Document section section start

On a flat-rate or factor-rate product
It is different on a flat-rate or factor-rate loan, where the total interest is fixed at the outset on the original amount rather than accruing on a falling balance. Repaying early may not stop or reduce that fixed total unless the agreement includes an explicit rebate. So on these products, early settlement can free you from the facility without saving the interest you might expect. Always check which structure you have. See does repaying early save money.
The charge that can offset it
Even on a reducing-balance loan, an early repayment charge can claw back some of the interest you save. The net benefit is the future interest avoided minus any charge. Get the exact settlement figure, which includes any charge, and compare it to your remaining payments to see the true saving before deciding. See settling in full.
Get a settlement figure, check the net saving on the repayment calculator, then decide.
Frequently asked questions
If I settle early, do I still pay the interest on my remaining payments?
On a reducing-balance loan, no — settling stops interest accruing from the settlement date, so you skip the future interest built into your remaining scheduled payments. You pay the outstanding balance plus interest to the settlement date, plus any early repayment charge. That is why the settlement figure is lower than the total of the payments you would otherwise have made.
Why doesn't early settlement save much on my loan?
Most likely because it is a flat-rate or factor-rate product, where the total interest is fixed at outset rather than accruing on a falling balance — so repaying early doesn't reduce it unless a rebate is written in. Alternatively, an early repayment charge may be offsetting the saving. Check your product structure and the settlement figure to see exactly why the saving is smaller than expected.

Document section section end

Instruction A » Using the early loan repayment text, say whether each statement agrees with it, answering yes or no and quoting the words that decide it. (i) On a flat-rate loan, repaying early always reduces the total interest. (ii) The net benefit of early repayment is the future interest avoided minus any charge. (iii) On a reducing-balance loan, settling stops interest accruing from the settlement date.
The records below have nothing to do with the early loan repayment text.

Material for this exercise section start

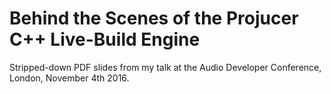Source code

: Behind the Scenes of the Projucer C++ Live-Build Engine
=======================================================

Stripped-down PDF slides from my talk at the Audio Developer Conference, London, November 4th 2016.
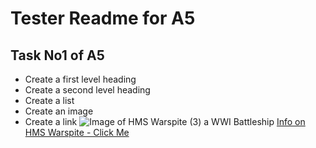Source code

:# Tester Readme for A5
## Task No1 of A5
+ Create a first level heading
+ Create a second level heading
+ Create a list
+ Create an image
+ Create a link
![Image of HMS Warspite (3) a WWI Battleship](https://navalhistoria.com/wp-content/uploads/2023/08/1280px-D-day_-_British_Forces_during_the_Invasion_of_Normandy_6_June_1944_A23916-1024x747.jpg)
[Info on HMS Warspite - Click Me](https://en.wikipedia.org/wiki/HMS_Warspite_%2803%29)
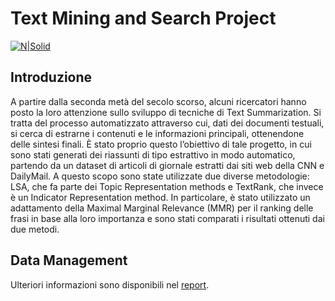 # Text Mining and Search Project

[![N|Solid](https://cldup.com/dTxpPi9lDf.thumb.png)](https://nodesource.com/products/nsolid)

## Introduzione
A partire dalla seconda metà del secolo scorso, alcuni ricercatori hanno posto la loro attenzione sullo sviluppo di tecniche di Text Summarization. Si tratta del processo automatizzato attraverso cui, dati dei documenti testuali, si cerca di estrarne i contenuti e le informazioni principali, ottenendone delle sintesi finali. È stato proprio questo l’obiettivo di tale progetto, in cui sono stati generati dei riassunti di tipo estrattivo in modo automatico, partendo da un dataset di articoli di giornale estratti dai siti web della CNN e DailyMail. A questo scopo sono state utilizzate due diverse metodologie: LSA, che fa parte dei Topic Representation methods e TextRank, che invece è un Indicator Representation method. In particolare, è stato utilizzato un adattamento della Maximal Marginal Relevance (MMR) per il ranking delle frasi in base alla loro importanza e sono stati comparati i risultati ottenuti dai due metodi.

## Data Management
Ulteriori informazioni sono disponibili nel [report](https://public.tableau.com/app/profile/matteo.campironi/viz/shared/47RCYBM73 "Report").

Material for this exercise section end

Instruction B » Output part of the records as a Markdown table with the columns Num and Content, one numbered row per line and no rows for blank lines. Begin at the line of the records that contains "## Introduzione" and stop after the last line of the records.

Answer section A »
(i) No: "Repaying early may not stop or reduce that fixed total unless the agreement includes an explicit rebate."
(ii) Yes: "The net benefit is the future interest avoided minus any charge."
(iii) Yes: "settling stops interest accruing from the settlement date"

Answer section B »
| Num | Content |
|---|---|
| 1 | ## Introduzione |
| 2 | A partire dalla seconda metà del secolo scorso, alcuni ricercatori hanno posto la loro attenzione sullo sviluppo di tecniche di Text Summarization. Si tratta del processo automatizzato attraverso cui, dati dei documenti testuali, si cerca di estrarne i contenuti e le informazioni principali, ottenendone delle sintesi finali. È stato proprio questo l’obiettivo di tale progetto, in cui sono stati generati dei riassunti di tipo estrattivo in modo automatico, partendo da un dataset di articoli di giornale estratti dai siti web della CNN e DailyMail. A questo scopo sono state utilizzate due diverse metodologie: LSA, che fa parte dei Topic Representation methods e TextRank, che invece è un Indicator Representation method. In particolare, è stato utilizzato un adattamento della Maximal Marginal Relevance (MMR) per il ranking delle frasi in base alla loro importanza e sono stati comparati i risultati ottenuti dai due metodi. |
| 3 | ## Data Management |
| 4 | Ulteriori informazioni sono disponibili nel [report](https://public.tableau.com/app/profile/matteo.campironi/viz/shared/47RCYBM73 "Report"). |